On Nov 30, 2016, at 8:41 PM, Paul Vint <pjv...@gmail.com> wrote:
> The alignment change is helpful, but I do have an argument against doing the
> same in the -1 case: It breaks something many of us have done in scripts.

It breaks nothing. Quoting and alignment by default only happens when stdout is
a tty. Also, ls prints one entry per line when stdout is not a tty; you don't
even need -1.

> Of course we *know* that ls -1 isn't the best way to go, but for quickie
> scripts it has been the standby for many.

Parsing ls output not only "isn't the best way", it's also wrong (tm). You know
that, but I still want to point it out. Not saying compatibility should be
broken; as already said, nothing is broken.

> Also, I cannot come up with a good
> reason why someone would use ls -1 unless they were scripting it.

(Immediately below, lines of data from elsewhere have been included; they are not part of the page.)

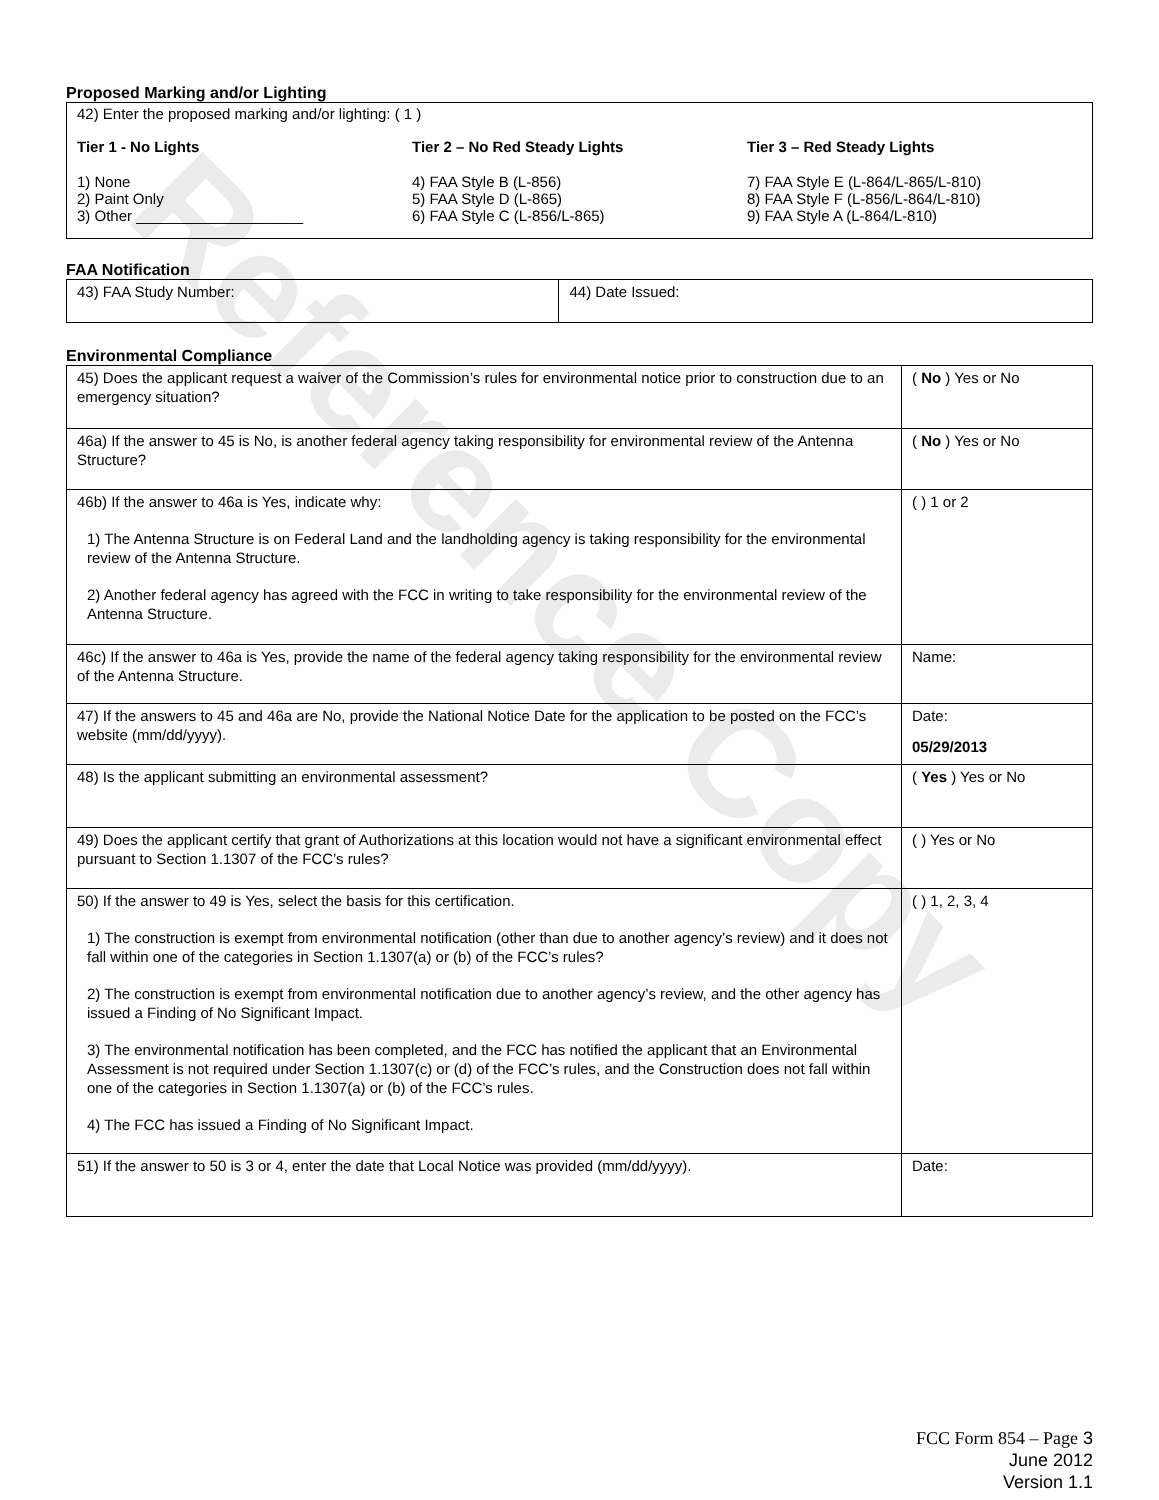Reference Copy
Proposed Marking and/or Lighting
42) Enter the proposed marking and/or lighting: ( 1 )
Tier 1 - No Lights
1) None
2) Paint Only
3) Other ____________________
Tier 2 – No Red Steady Lights
4) FAA Style B (L-856)
5) FAA Style D (L-865)
6) FAA Style C (L-856/L-865)
Tier 3 – Red Steady Lights
7) FAA Style E (L-864/L-865/L-810)
8) FAA Style F (L-856/L-864/L-810)
9) FAA Style A (L-864/L-810)
FAA Notification
| 43) FAA Study Number: | 44) Date Issued: |
Environmental Compliance
| 45) Does the applicant request a waiver of the Commission’s rules for environmental notice prior to construction due to an emergency situation? | ( No ) Yes or No |
| 46a) If the answer to 45 is No, is another federal agency taking responsibility for environmental review of the Antenna Structure? | ( No ) Yes or No |
| 46b) If the answer to 46a is Yes, indicate why: 1) The Antenna Structure is on Federal Land and the landholding agency is taking responsibility for the environmental review of the Antenna Structure. 2) Another federal agency has agreed with the FCC in writing to take responsibility for the environmental review of the Antenna Structure. | ( ) 1 or 2 |
| 46c) If the answer to 46a is Yes, provide the name of the federal agency taking responsibility for the environmental review of the Antenna Structure. | Name: |
| 47) If the answers to 45 and 46a are No, provide the National Notice Date for the application to be posted on the FCC’s website (mm/dd/yyyy). | Date: 05/29/2013 |
| 48) Is the applicant submitting an environmental assessment? | ( Yes ) Yes or No |
| 49) Does the applicant certify that grant of Authorizations at this location would not have a significant environmental effect pursuant to Section 1.1307 of the FCC’s rules? | ( ) Yes or No |
| 50) If the answer to 49 is Yes, select the basis for this certification. 1) The construction is exempt from environmental notification (other than due to another agency’s review) and it does not fall within one of the categories in Section 1.1307(a) or (b) of the FCC’s rules? 2) The construction is exempt from environmental notification due to another agency’s review, and the other agency has issued a Finding of No Significant Impact. 3) The environmental notification has been completed, and the FCC has notified the applicant that an Environmental Assessment is not required under Section 1.1307(c) or (d) of the FCC’s rules, and the Construction does not fall within one of the categories in Section 1.1307(a) or (b) of the FCC’s rules. 4) The FCC has issued a Finding of No Significant Impact. | ( ) 1, 2, 3, 4 |
| 51) If the answer to 50 is 3 or 4, enter the date that Local Notice was provided (mm/dd/yyyy). | Date: |
FCC Form 854 – Page 3
June 2012
Version 1.1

Pádraig already mentioned one: "When `ls -1` is used interactively it can be
handy to triple click to select the whole line." Also, one per line is easier
on my eyes.

> (add to that, if anyone using the -1 argument that seems to imply that they
> know what they are doing).

Not sure what you're implying.

> Having said that, I am thinking about it now an know that I have
> used ls-1 before just to see the output, and I used it to see the honest 
> output
> without any "noise" - no dates and times, no formatting, no anything, just
> plain filenames. I think the "list one file per line." in the man page says it
> right; just list it.

That's more of an argument against quoting than alignment. You should probably
open a new discussion (and you've had quite a while to do that).

> As eluded to above, I cannot think of a scenario where someone would use ls
> -1 and want it indented for them.

The fact that I even bothered to open this issue probably says something about
someone wanting to use `ls -1` and see the results aligned.